The wait for the Auckland Westpac Rescue Helicopter was nerve-racking as Andrew lay motionless in the sand.
"I just didn't know. At that stage you are thinking the worst," he said.
"You are thinking 'oh God am I going to be able to walk?' You just don't know."
It was an incredible sense of relief to see the helicopter land on the sand, he said.
"It just felt like I was in really safe hands.
"It happened in a flash. One minute I was on the beach and the next minute I was in hospital.
"Having that transfer, so quickly, I think made a big difference."
He sustained a serious compression injury in his back and would spend months on the mend with crutches at a time when he should have been playing basketball with mates.
But he said he was grateful it had not been worse.
"Sometimes I get a slight twinge of pain but that is nothing compared to what it could have been," he said.
It was an amazing service, he said, adding that it meant a lot to him.
Jonathan Ridler has been an ocean swimmer for about a decade but admits the 20km on March 18 will still be a challenge.

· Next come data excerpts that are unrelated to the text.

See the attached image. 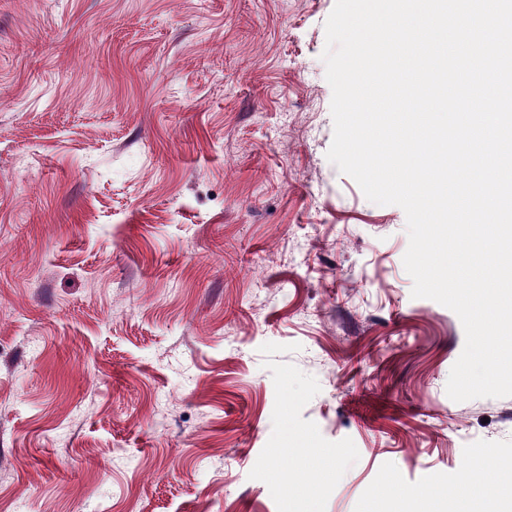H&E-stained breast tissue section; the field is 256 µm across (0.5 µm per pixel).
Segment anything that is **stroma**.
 I'll return each mask as SVG.
<instances>
[{"label":"stroma","instance_id":"obj_1","mask_svg":"<svg viewBox=\"0 0 512 512\" xmlns=\"http://www.w3.org/2000/svg\"><path fill=\"white\" fill-rule=\"evenodd\" d=\"M334 5L0 0V512H512V397L326 157Z\"/></svg>","mask_w":512,"mask_h":512}]
</instances>
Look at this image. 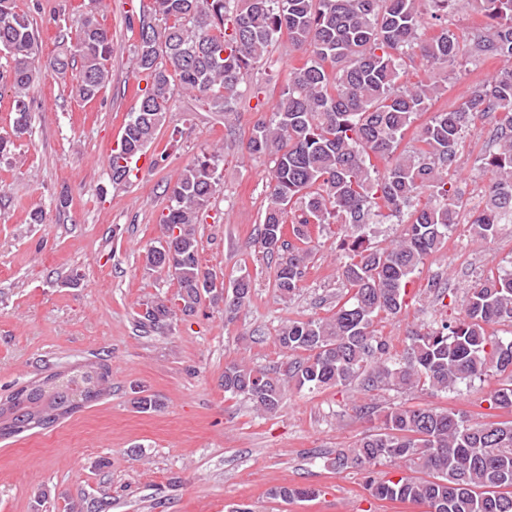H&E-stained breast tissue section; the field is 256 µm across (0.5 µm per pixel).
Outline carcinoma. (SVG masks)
<instances>
[{"label":"carcinoma","instance_id":"obj_1","mask_svg":"<svg viewBox=\"0 0 512 512\" xmlns=\"http://www.w3.org/2000/svg\"><path fill=\"white\" fill-rule=\"evenodd\" d=\"M456 2L152 0L139 16L132 65L149 82L108 159L114 184L127 180L132 160L154 139L175 90L194 94L216 112H235L248 77L282 36L302 57L283 75L270 116L255 122L246 144L249 156L273 163L256 242L278 257L275 290L286 302L300 290L315 249L310 227L337 225L345 291L329 315L279 328L277 344L293 358L275 371L244 361L225 366L224 393L249 401L260 414L276 412L290 385L315 392L357 382L365 391L436 395L491 373L500 382L489 408L512 411V336L488 332L492 325L512 328V268L483 272L467 289L458 315L441 313L408 331L401 353L375 329L380 315L407 310L416 271L460 224L464 193L451 170L466 128L479 116L498 119L493 146L481 157L488 189L468 233L487 241L512 224V66L473 87L458 106L433 113L442 84L402 81L405 57L416 50L444 71L470 50L485 59L512 60V0H482L488 22L469 45L448 31V10ZM429 28L435 32L428 37ZM0 51L10 58L13 133L20 137L30 125L28 97L40 71V44L14 0H0ZM111 56L112 34L90 10L74 31L59 36L49 66L64 76L80 62L73 89L89 102L110 84ZM409 133L413 145L407 149L402 143ZM221 158L217 150L195 158L168 185L169 204L159 224L176 225L179 237L171 256L158 240L144 259L176 281L177 302L144 303L136 325L145 333L164 329L178 311L194 312L202 295L219 288L228 322L251 298L249 273L226 286L200 266L196 224L219 185ZM393 218L405 224L403 236L386 247L372 242L371 226ZM110 389L100 360L22 385L5 397L11 415L0 419V439L46 428ZM137 393L138 411L161 408L156 396ZM376 412L381 424L331 461L336 468L367 471L389 461L409 471L396 481L368 478L373 498L422 503L428 512H512L511 420L473 423L460 412L430 405L365 410ZM316 495L300 486L272 491L284 502ZM110 507L84 498L70 512Z\"/></svg>","mask_w":512,"mask_h":512}]
</instances>
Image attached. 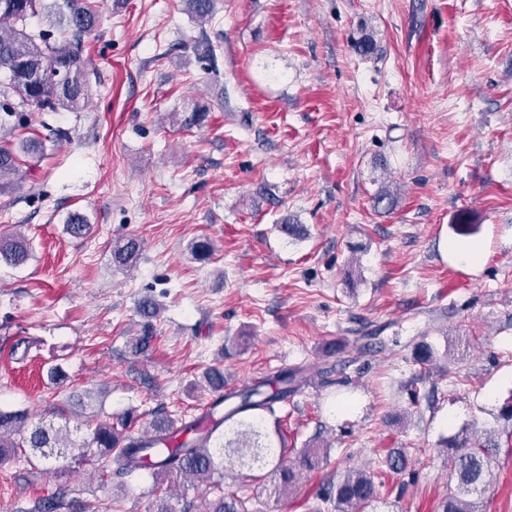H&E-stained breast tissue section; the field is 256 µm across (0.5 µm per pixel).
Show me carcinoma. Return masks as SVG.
Here are the masks:
<instances>
[{"mask_svg": "<svg viewBox=\"0 0 512 512\" xmlns=\"http://www.w3.org/2000/svg\"><path fill=\"white\" fill-rule=\"evenodd\" d=\"M191 18L208 21L214 14L215 0H185ZM38 19L46 28L29 29ZM98 9L92 0H0V189L12 188L19 176L17 151L35 153L42 144L33 139L9 141L15 131L28 125L31 112H79L89 99L85 37L98 25ZM206 112L199 105L192 110L174 112L172 121L182 128L202 124ZM90 230L85 216L73 213L66 233L84 238ZM137 238L126 237L112 247V264L118 268L134 266L140 256ZM32 256L29 239L20 230L0 233V260L21 266ZM329 370L317 363L284 367L275 374L240 389L224 390V374L211 369L204 374L208 386L218 397L212 412L224 408L220 420L202 428L195 420L182 423L186 438L174 446V421L158 413L149 430H132L134 417L127 414L120 422L100 418L90 427L81 447L97 456L99 478L112 483V498L106 503L88 504L90 512H118V500L126 495L127 479L145 470L153 459L154 501L149 512H176L170 490L180 480L205 487L211 497L204 499L202 512H250L248 499L224 490L226 464L245 460L270 467V489L281 495L291 490L302 472L319 469L324 457L321 448L301 451L302 464H288L287 444L276 404L301 391L313 377H325ZM274 418L268 426L267 417ZM75 447L67 426L33 422L25 410L0 409V469L21 459L44 460L65 457ZM497 448L463 437L451 448L454 487L442 501L441 512H481L472 497L489 486ZM320 505L316 512H367L374 508L378 492L374 474L364 469L350 470L342 477L326 480L319 488ZM65 486L48 497L38 498L23 512H68Z\"/></svg>", "mask_w": 512, "mask_h": 512, "instance_id": "carcinoma-1", "label": "carcinoma"}]
</instances>
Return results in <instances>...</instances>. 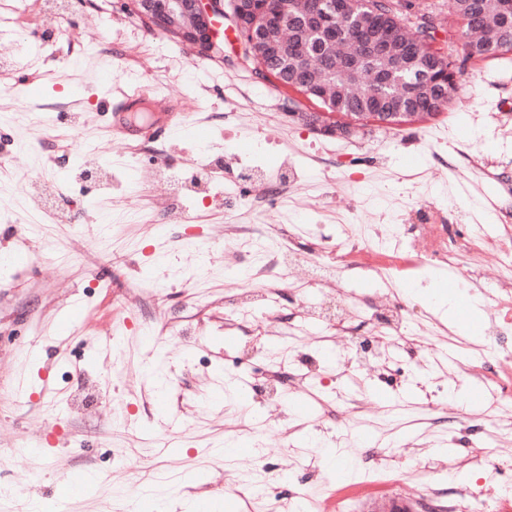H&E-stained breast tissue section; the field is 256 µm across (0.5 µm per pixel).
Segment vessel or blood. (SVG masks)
<instances>
[{
	"label": "vessel or blood",
	"instance_id": "b4317fda",
	"mask_svg": "<svg viewBox=\"0 0 512 512\" xmlns=\"http://www.w3.org/2000/svg\"><path fill=\"white\" fill-rule=\"evenodd\" d=\"M145 99V94L138 90L121 101L108 103L107 116L113 134L135 140L150 138L157 133L170 138L182 131L184 114L171 101L156 110L153 122L146 125L136 124L132 116Z\"/></svg>",
	"mask_w": 512,
	"mask_h": 512
}]
</instances>
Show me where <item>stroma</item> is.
I'll return each instance as SVG.
<instances>
[{
	"label": "stroma",
	"mask_w": 512,
	"mask_h": 512,
	"mask_svg": "<svg viewBox=\"0 0 512 512\" xmlns=\"http://www.w3.org/2000/svg\"><path fill=\"white\" fill-rule=\"evenodd\" d=\"M21 1L0 0V512H131L141 496L152 512H389L394 495L439 512L454 489L493 495L512 444L482 433L479 382L512 379L484 338L512 318V296L488 293L512 249V56L440 40L460 81L448 108L344 139L122 0L4 22ZM136 88L181 103L186 131L113 137L106 102ZM78 157L109 183L91 189ZM204 166L176 222L157 171ZM480 223L482 252L463 250ZM346 236L362 259L326 253ZM392 236L395 263L373 262ZM316 260L333 277L313 278ZM439 268L483 297L462 316L468 372L450 355L464 337L406 292ZM360 336L379 339L362 360ZM249 475L271 495L240 497Z\"/></svg>",
	"instance_id": "stroma-1"
}]
</instances>
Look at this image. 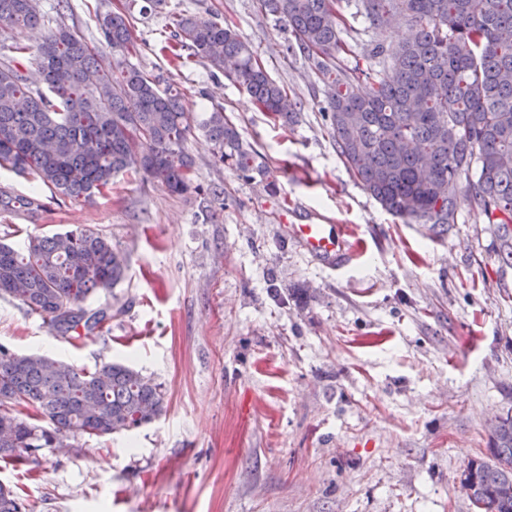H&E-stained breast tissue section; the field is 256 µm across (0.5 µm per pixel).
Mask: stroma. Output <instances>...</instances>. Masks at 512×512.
<instances>
[{
	"label": "stroma",
	"mask_w": 512,
	"mask_h": 512,
	"mask_svg": "<svg viewBox=\"0 0 512 512\" xmlns=\"http://www.w3.org/2000/svg\"><path fill=\"white\" fill-rule=\"evenodd\" d=\"M39 5L44 28L1 31V46L34 47L61 24L96 40L97 14L125 13L127 63L163 75L192 115L223 105L277 185L238 178L196 131L200 193L121 177L89 202L44 187L45 213L0 217V241L18 249L94 226L127 264L89 301L114 310L101 332L58 336L0 297V344L85 371L123 362L166 399L152 424L0 460L24 512H472L456 481L488 458L487 422L512 414V269L493 225L465 205L434 237L383 210L337 155L308 60L257 0ZM173 13L236 27L300 101L296 121H275L206 61L173 62L161 36ZM312 220L352 228L359 259L331 270L301 250L289 227Z\"/></svg>",
	"instance_id": "1"
}]
</instances>
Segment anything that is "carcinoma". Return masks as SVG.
Wrapping results in <instances>:
<instances>
[{
	"mask_svg": "<svg viewBox=\"0 0 512 512\" xmlns=\"http://www.w3.org/2000/svg\"><path fill=\"white\" fill-rule=\"evenodd\" d=\"M342 0H258L281 22L322 84L324 117L347 170L389 214L426 224L434 236L457 223L460 204L495 225L499 264L512 266V0H358V13L378 37L363 56L379 66L360 89L356 73L336 64L347 51ZM106 48L59 25L38 44L34 68L0 58V170L43 184L61 198H91L120 175L154 178L169 191H199L185 145L190 133L180 93L127 64L116 70L107 52L134 47L120 13L97 18ZM43 23L34 0H0V30ZM404 25V39L380 37ZM164 42L204 59L239 84L264 112L292 123L300 103L288 96L230 24L200 15L171 17ZM198 129L215 157L238 177L268 173L266 162L220 106ZM47 209L35 193L0 185V213L36 217ZM123 256L91 226L30 235L23 250L0 242V296L42 316L61 336L88 333L112 315L86 301L126 276ZM32 406L48 430L13 413ZM159 384L122 362L92 372L40 354L0 348V459H24L72 435L104 437L148 425L165 411ZM488 461H468L475 512H512V415L489 426ZM0 512H21L0 484Z\"/></svg>",
	"mask_w": 512,
	"mask_h": 512,
	"instance_id": "obj_1",
	"label": "carcinoma"
}]
</instances>
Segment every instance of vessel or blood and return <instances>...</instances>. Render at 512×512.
I'll return each mask as SVG.
<instances>
[{
	"instance_id": "b4317fda",
	"label": "vessel or blood",
	"mask_w": 512,
	"mask_h": 512,
	"mask_svg": "<svg viewBox=\"0 0 512 512\" xmlns=\"http://www.w3.org/2000/svg\"><path fill=\"white\" fill-rule=\"evenodd\" d=\"M297 245L319 261L343 267L357 260L358 244L352 243V232L342 224H295L291 227Z\"/></svg>"
}]
</instances>
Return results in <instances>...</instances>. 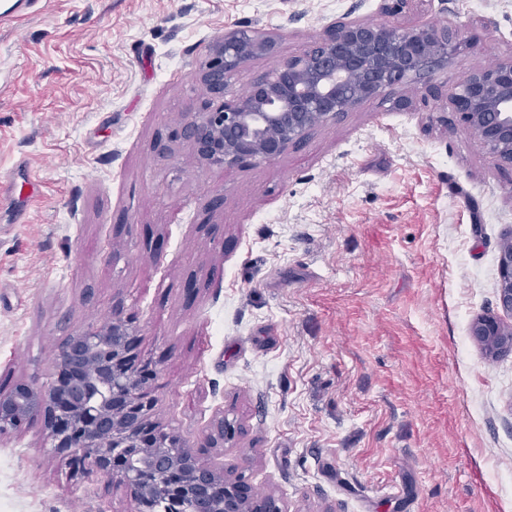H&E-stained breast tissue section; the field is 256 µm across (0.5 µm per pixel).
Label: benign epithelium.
I'll use <instances>...</instances> for the list:
<instances>
[{
  "mask_svg": "<svg viewBox=\"0 0 512 512\" xmlns=\"http://www.w3.org/2000/svg\"><path fill=\"white\" fill-rule=\"evenodd\" d=\"M391 2L386 12L392 21H336L304 52L279 60L247 94L232 98L225 93L229 72L273 53L275 41L257 31L225 33L200 75L210 97L176 136L190 142L199 160L220 169L272 162L317 127L383 92L395 108L414 111L444 96L457 122L512 166V58L472 71L446 94L427 81L409 97L410 80L429 77L469 39L456 25L395 22L409 0ZM498 273L499 307L512 315V241L499 252ZM471 336L491 355L512 353V324L496 315L477 316ZM159 374L142 359L136 329L115 311L108 324L64 340L49 383L20 381L0 393V435L43 420L51 447L75 472L93 466L124 486L141 509L158 497L174 504L178 486L171 476L181 469L209 512H283L273 496L250 498L246 477L233 474L235 467L201 471L179 435L157 429L150 415ZM233 435L234 427L218 419L202 447L216 448Z\"/></svg>",
  "mask_w": 512,
  "mask_h": 512,
  "instance_id": "1",
  "label": "benign epithelium"
}]
</instances>
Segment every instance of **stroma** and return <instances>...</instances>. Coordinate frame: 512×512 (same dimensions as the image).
<instances>
[{
    "label": "stroma",
    "instance_id": "35a3bbf8",
    "mask_svg": "<svg viewBox=\"0 0 512 512\" xmlns=\"http://www.w3.org/2000/svg\"><path fill=\"white\" fill-rule=\"evenodd\" d=\"M385 0H41L0 27V180L26 163L25 223L0 209V390L45 384L65 338L120 309L157 364L153 419L233 463L283 512H512V353L499 314L512 167L435 111L368 101L279 159L219 169L172 139L225 32L275 53L244 94L331 23ZM406 24L470 36L450 86L512 57V0H410ZM198 288L187 296L184 284ZM235 426L202 447L213 420ZM0 512H137L74 472L42 422L0 436ZM471 336L486 353H512V324L496 315L477 316L471 324Z\"/></svg>",
    "mask_w": 512,
    "mask_h": 512
}]
</instances>
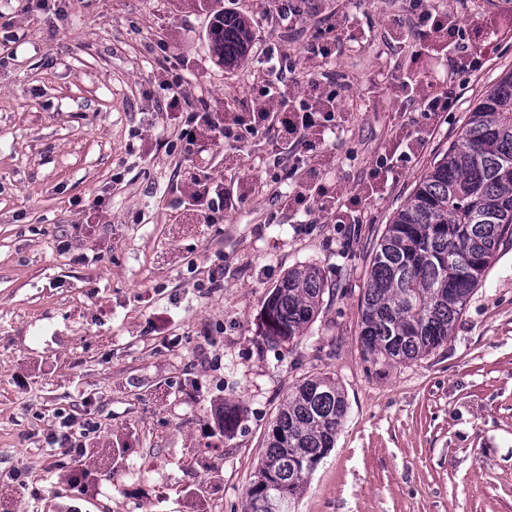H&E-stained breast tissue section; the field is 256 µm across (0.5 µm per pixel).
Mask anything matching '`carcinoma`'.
I'll return each instance as SVG.
<instances>
[{
  "mask_svg": "<svg viewBox=\"0 0 512 512\" xmlns=\"http://www.w3.org/2000/svg\"><path fill=\"white\" fill-rule=\"evenodd\" d=\"M215 53L234 63L248 49L240 16L219 11L211 24ZM512 243V72L469 113L460 138L430 168L373 246L361 300L359 342L373 362L405 363L448 340L475 288ZM325 283L314 265L288 272L263 304V331L273 343L300 340L322 303ZM347 414L329 377L295 387L279 408L246 512H295L309 476L334 448ZM220 422L231 435L239 411Z\"/></svg>",
  "mask_w": 512,
  "mask_h": 512,
  "instance_id": "obj_1",
  "label": "carcinoma"
}]
</instances>
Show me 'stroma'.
Wrapping results in <instances>:
<instances>
[{"instance_id": "35a3bbf8", "label": "stroma", "mask_w": 512, "mask_h": 512, "mask_svg": "<svg viewBox=\"0 0 512 512\" xmlns=\"http://www.w3.org/2000/svg\"><path fill=\"white\" fill-rule=\"evenodd\" d=\"M488 61L448 72L409 0H0V512H244L273 421L294 387L331 377L348 414L298 512H512V245L447 342L401 365L367 362L360 305L374 242L467 112L512 72V0H430ZM244 16L246 57L220 62L216 10ZM328 59L302 61L320 29ZM275 47L340 93L324 151L292 171L275 132L228 143L273 79ZM180 79L203 98L196 140L167 108ZM451 93L422 119L416 90ZM421 120L403 158L398 135ZM397 170L369 189L380 157ZM362 194V222L306 221V181ZM234 208L204 221L196 185ZM317 266L327 285L300 342L263 335V302ZM238 405L233 436L215 411ZM74 447L49 440L61 417Z\"/></svg>"}]
</instances>
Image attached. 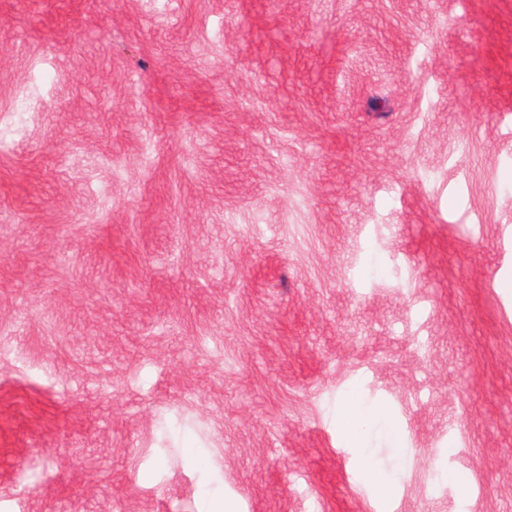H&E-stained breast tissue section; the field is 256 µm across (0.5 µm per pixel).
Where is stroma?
Listing matches in <instances>:
<instances>
[{"mask_svg":"<svg viewBox=\"0 0 512 512\" xmlns=\"http://www.w3.org/2000/svg\"><path fill=\"white\" fill-rule=\"evenodd\" d=\"M227 499L512 512V0H0V512ZM384 411L381 408L371 409L364 407L358 402H352L345 405L341 410V419L343 422V429L348 439L358 441V428L364 425L367 421L383 415ZM365 472L367 480L375 486L379 497L384 501L393 497L404 477V470L401 467L391 475H386L379 472L372 464H368Z\"/></svg>","mask_w":512,"mask_h":512,"instance_id":"35a3bbf8","label":"stroma"}]
</instances>
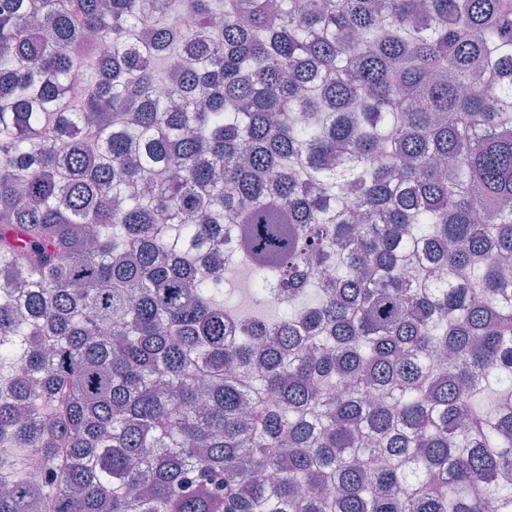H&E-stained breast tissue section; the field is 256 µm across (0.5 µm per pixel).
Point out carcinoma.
Segmentation results:
<instances>
[{
	"instance_id": "1",
	"label": "carcinoma",
	"mask_w": 512,
	"mask_h": 512,
	"mask_svg": "<svg viewBox=\"0 0 512 512\" xmlns=\"http://www.w3.org/2000/svg\"><path fill=\"white\" fill-rule=\"evenodd\" d=\"M511 95L512 0H0V512H512Z\"/></svg>"
}]
</instances>
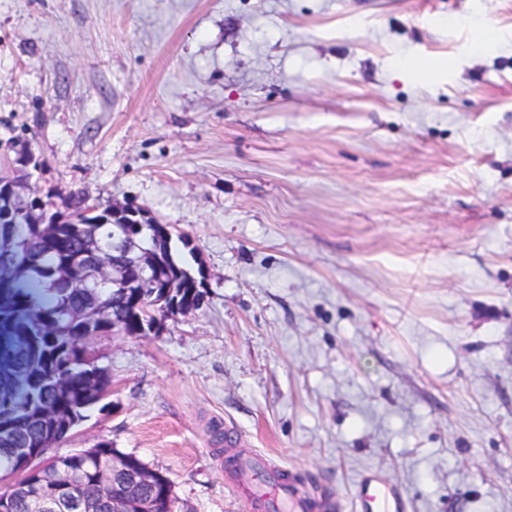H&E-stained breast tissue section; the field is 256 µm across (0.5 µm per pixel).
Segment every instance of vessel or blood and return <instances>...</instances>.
Returning a JSON list of instances; mask_svg holds the SVG:
<instances>
[{
  "instance_id": "b4317fda",
  "label": "vessel or blood",
  "mask_w": 512,
  "mask_h": 512,
  "mask_svg": "<svg viewBox=\"0 0 512 512\" xmlns=\"http://www.w3.org/2000/svg\"><path fill=\"white\" fill-rule=\"evenodd\" d=\"M236 485L249 490L258 512L278 507L282 512H340L342 502L327 496L308 497L299 494L293 483L281 472L268 468L261 456L250 457L249 464L240 470ZM392 489L380 477L361 480L353 500L354 512H391Z\"/></svg>"
}]
</instances>
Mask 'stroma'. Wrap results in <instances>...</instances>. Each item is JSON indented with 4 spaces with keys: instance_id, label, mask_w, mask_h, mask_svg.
<instances>
[{
    "instance_id": "35a3bbf8",
    "label": "stroma",
    "mask_w": 512,
    "mask_h": 512,
    "mask_svg": "<svg viewBox=\"0 0 512 512\" xmlns=\"http://www.w3.org/2000/svg\"><path fill=\"white\" fill-rule=\"evenodd\" d=\"M16 149L209 273L159 335L101 338L109 406L67 450L112 442L177 512H252L228 426L303 493L512 512V0H0ZM391 498V487L380 477L363 479L357 485L352 508L355 512H393Z\"/></svg>"
}]
</instances>
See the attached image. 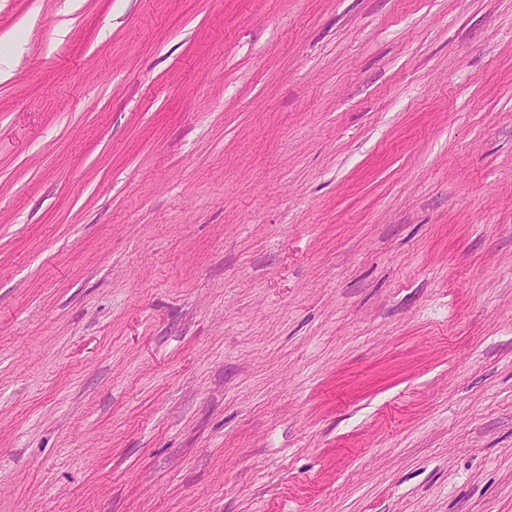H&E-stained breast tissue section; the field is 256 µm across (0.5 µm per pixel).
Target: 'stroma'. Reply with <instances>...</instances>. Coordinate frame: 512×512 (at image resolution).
Returning <instances> with one entry per match:
<instances>
[{"label":"stroma","mask_w":512,"mask_h":512,"mask_svg":"<svg viewBox=\"0 0 512 512\" xmlns=\"http://www.w3.org/2000/svg\"><path fill=\"white\" fill-rule=\"evenodd\" d=\"M0 512H512V0H0Z\"/></svg>","instance_id":"1"}]
</instances>
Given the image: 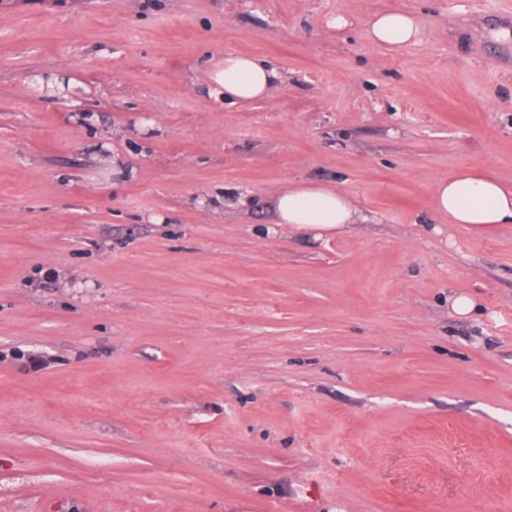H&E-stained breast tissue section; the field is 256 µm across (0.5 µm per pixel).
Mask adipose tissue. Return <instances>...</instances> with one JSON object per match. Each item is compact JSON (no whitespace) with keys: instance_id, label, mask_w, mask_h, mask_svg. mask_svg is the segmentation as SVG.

While training had been rigorously regimented, it was a different story when it came to the pre-race diet as the 29-year-old admits he could stand to put on a few kg.
"I haven't been eating the best foods, I have been eating the foods where you get results quickly in terms of putting on fat."
Cake and doughnuts had become a staple food, he said.
It was a big swim he wanted to tick off and he had also wanted to support a charity for a long time, he said.
It was set to be a "really hard swim" but would be super fun, he said.
He is training six days a week for the swim, for a period of about seven weeks, and is about to swim the Cook Strait in the next couple of days.
From there onwards it will be about maintaining that level of fitness for the Chopper Swim Challenge.
The Chopper Swim Challenge has raised more than $200,000 across the event's four-year history.
Lead organiser Olaf Adam said the number of participants had snowballed over the years alongside the funds raised which rocketed up to $120,000 last year.
"With everything you like to go one better than the one before," Adam said.
"I'd love to see a similar amount. I'd love to see over $100,000."
But it was really about everyone having a good day and making it home safe, Adam said.
"It's a cool, fun event. We'd like people to get behind it," he said.
"The distance from Waiheke to Auckland is exactly what the chopper does."
Adam said they were keen to hear from any boaties who would like to help on the day.
Every solo swimmer who takes on the distance must be an experienced open ocean swimmer and must be accompanied by a kayaker, he said.